> Dataset excerpts

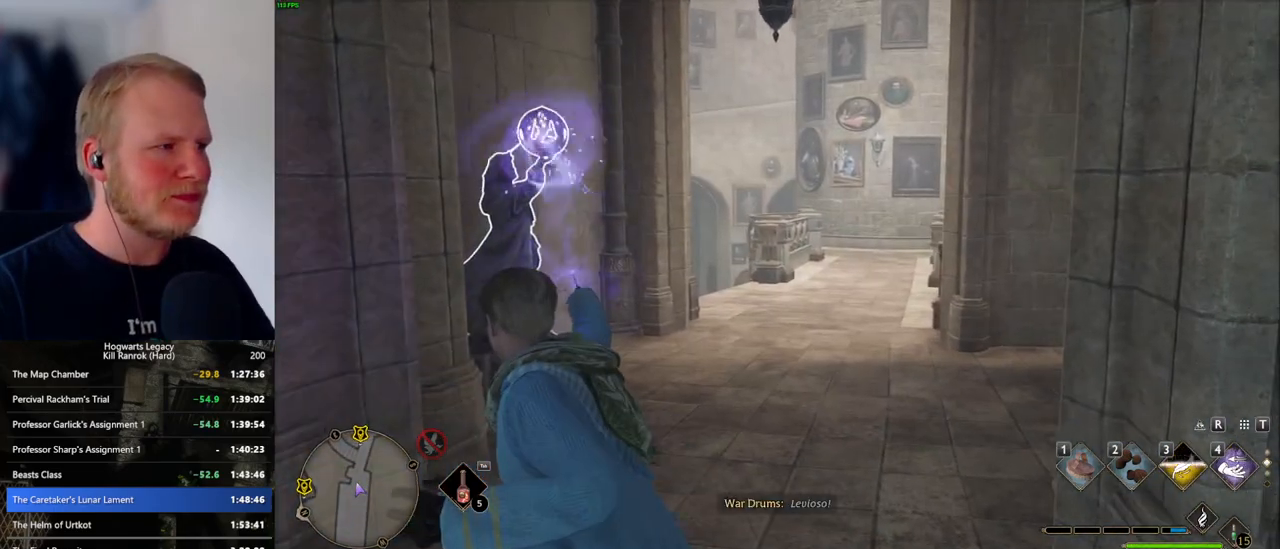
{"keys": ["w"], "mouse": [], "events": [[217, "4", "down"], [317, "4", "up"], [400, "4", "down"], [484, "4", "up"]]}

---

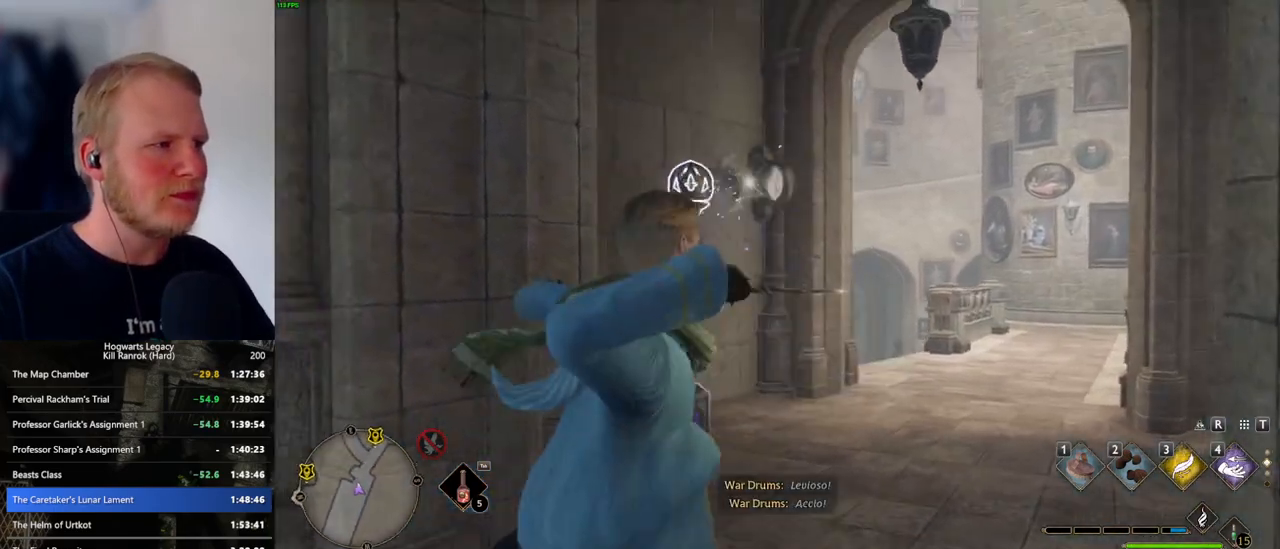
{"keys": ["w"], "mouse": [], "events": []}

* * *

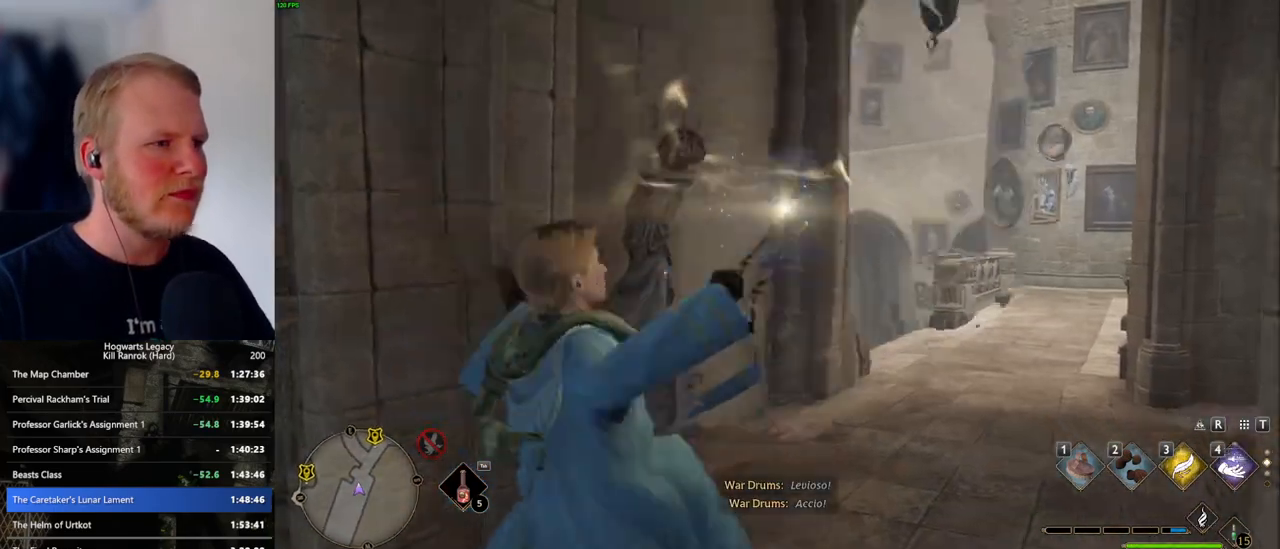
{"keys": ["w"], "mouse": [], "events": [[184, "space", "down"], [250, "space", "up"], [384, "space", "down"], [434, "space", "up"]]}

> What you have to do
How many lines in the listing above contain "down"? Give only the number.

> Exercise answer
2